Little Haftom is nearly five years old.
His name means "wealthy" in the Tigriyna language but he weighs just half what he should.
As the doctor pulls up his jumper and tracksuit bottoms to show his spindly arms and legs, his mother looks on impassively.
She does not want to give her name.
This is the daily reality of hunger and malnutrition after two years of civil war in the northern Ethiopia region of Tigray. A peace deal has ended the fighting but the fallout from the conflict remains.
In August, the UN estimated that nearly one in three children under the age of five in Tigray were malnourished.
As federal government soldiers and Tigrayan forces fought, the Ethiopian authorities either limited or heavily restricted the aid getting into the northern region, leading to an effective blockade.
'Empty-handed'
Makda, who is the same age as the conflict itself, lies like a baby in the arms of her mother Hiwot.
She is listless and her stomach is heavily swollen.
"It's become so difficult to get food," says Hiwot. "It's very hard to eat even once a day."
But since she was admitted to hospital, Makda has been getting worse.
"My daughter is in this situation because we're told there is no medicine. We haven't been able to get anything," says Hiwot.
"Even when we were here last year with the same problem, I couldn't get anything and I went home empty-handed."
The families of Haftom and Makda have been seeking treatment in Mekelle, the capital of the Tigray region.

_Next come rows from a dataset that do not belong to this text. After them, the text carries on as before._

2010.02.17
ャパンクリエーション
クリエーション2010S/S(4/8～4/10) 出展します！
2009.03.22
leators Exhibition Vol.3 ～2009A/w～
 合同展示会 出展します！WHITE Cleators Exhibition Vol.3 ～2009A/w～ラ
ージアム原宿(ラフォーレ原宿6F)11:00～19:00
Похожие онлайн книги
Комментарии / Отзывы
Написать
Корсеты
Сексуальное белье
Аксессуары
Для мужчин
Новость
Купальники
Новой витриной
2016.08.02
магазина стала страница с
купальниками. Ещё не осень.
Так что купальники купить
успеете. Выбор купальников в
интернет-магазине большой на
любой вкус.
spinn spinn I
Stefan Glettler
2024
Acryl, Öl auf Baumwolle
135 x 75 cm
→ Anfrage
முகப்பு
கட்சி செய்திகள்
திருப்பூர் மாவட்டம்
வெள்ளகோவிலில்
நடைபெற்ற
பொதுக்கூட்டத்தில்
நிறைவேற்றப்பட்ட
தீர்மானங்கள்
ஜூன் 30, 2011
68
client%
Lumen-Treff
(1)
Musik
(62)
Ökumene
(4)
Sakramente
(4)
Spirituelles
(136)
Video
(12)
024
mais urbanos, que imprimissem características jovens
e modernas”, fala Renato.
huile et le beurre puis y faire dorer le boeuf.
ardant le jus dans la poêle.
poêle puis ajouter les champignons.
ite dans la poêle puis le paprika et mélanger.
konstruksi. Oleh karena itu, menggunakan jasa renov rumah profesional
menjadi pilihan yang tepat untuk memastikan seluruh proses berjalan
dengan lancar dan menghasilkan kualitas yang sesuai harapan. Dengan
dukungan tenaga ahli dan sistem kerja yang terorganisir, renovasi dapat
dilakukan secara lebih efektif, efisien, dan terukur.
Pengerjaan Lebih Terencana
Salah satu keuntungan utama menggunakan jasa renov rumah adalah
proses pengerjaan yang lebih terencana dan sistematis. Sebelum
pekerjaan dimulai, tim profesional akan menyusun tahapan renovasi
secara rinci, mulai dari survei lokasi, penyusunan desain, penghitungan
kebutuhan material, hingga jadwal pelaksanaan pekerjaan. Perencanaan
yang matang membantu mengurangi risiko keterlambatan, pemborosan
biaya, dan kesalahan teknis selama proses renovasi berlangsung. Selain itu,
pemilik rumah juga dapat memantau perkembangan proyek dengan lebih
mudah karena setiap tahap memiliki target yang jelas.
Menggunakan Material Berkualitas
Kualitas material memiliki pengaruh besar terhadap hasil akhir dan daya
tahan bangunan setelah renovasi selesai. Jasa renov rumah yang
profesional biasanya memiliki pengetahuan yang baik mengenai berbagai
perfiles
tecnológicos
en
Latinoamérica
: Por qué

The BBC filmed and interviewed them within the past month.
After August, as federal government forces took more territory, the Tigrayan authorities agreed to a ceasefire.
Under the terms of the peace deal signed at the beginning of last month, the authorities in the capital, Addis Ababa, said they would send in more aid.
'Used up in a day'
Dr Kibrom Gebreselassie has been a surgeon at Ayder Referral Hospital for 15 years.
It is the biggest public hospital in the region which is home to seven million people.
"To see young children and mothers suffer and cry every day, it's traumatising," says Dr Kibrom.
"A lot of children have died in our hospital because once a child has malnutrition, it's not only food you have to give them. They need medication, antibiotics, minerals... and we don't have this."
Some of what is needed seems to be arriving but not nearly enough.
Dr Kibrom says two trucks with medical supplies from the International Committee of the Red Cross (ICRC) were the first to reach Mekelle.
"The amount of medicine that we received was enough for half of our patients and only lasted for a single day," he sighs.
For each day that aid does not get to the hospital, more patients die.
"Take cancer patients, the situation is very grim. There has been no chemotherapy in the entire Tigray," says Dr Kibrom.
"Each day, each week, each month, the stage of their cancer worsens.
"If it was treatable before, now it's becoming inoperable. For those very sick individuals each day, each hour counts."
Aid effort
From mid-November to the first week of December, the Ethiopian government and aid agencies have managed to send more than 1,600 trucks through carrying food, shelter and medical supplies, the UN humanitarian office has said.
The ICRC, itself, says it has sent at least 38 trucks to Mekelle since the middle of November, and more is on its way.
"Efforts are being made by all humanitarian actors but it's not enough compared to the scale of the need," says Jude Fuhnwi, ICRC spokesperson in Ethiopia.
And those needs are immense.
The UN's World Food Programme (WFP) has a target of getting emergency food aid to 2.1 million people in Tigray over the next six months.
"A lot has improved since the peace deal," says Claude Jibidar, WFP representative and Ethiopia country director.
"After two years of conflict, we don't expect to go back to normal overnight."
Mekelle remains under the control of the Tigrayan government though federal forces control areas in the north around Shire.
In a different department of Ayder hospital, Fikadu Jember, a retired teacher, describes how he has not been able to get medicine to treat his diabetes for the past three months.
"When we come here for treatment, most of the equipment is not functional. We're trying everywhere, but there's nothing because of the blockade," he says.
"Many people are dying because of this. After the peace agreement was signed, we were hopeful we would get medicine but nothing has arrived yet."
Doctors lack the most basic supplies.
"We don't have enough gloves to do surgery. We have to re-wash and re-use them up to three times," says Dr Kibrom.
"We can't do any transfusions because we don't have blood bags. So, if we know a patient is going to need a transfusion, we just don't do the surgery," he adds.
Electricity restored
A doctor at the same Ayder hospital who wishes to remain anonymous says they are receiving minimal medical supplies.
"The hospital is full of wounded soldiers and civilian patients," the doctor says. "Most are not being assisted."
They say the only positive thing the federal authorities have done is to restore electricity to Mekelle.
The hospital recently tweeted that HIV drugs and test kits had started to arrive.
But the most vulnerable have paid the highest price.
"I want a better future for her," says Makda's mother Hiwot. "It's all I can think about."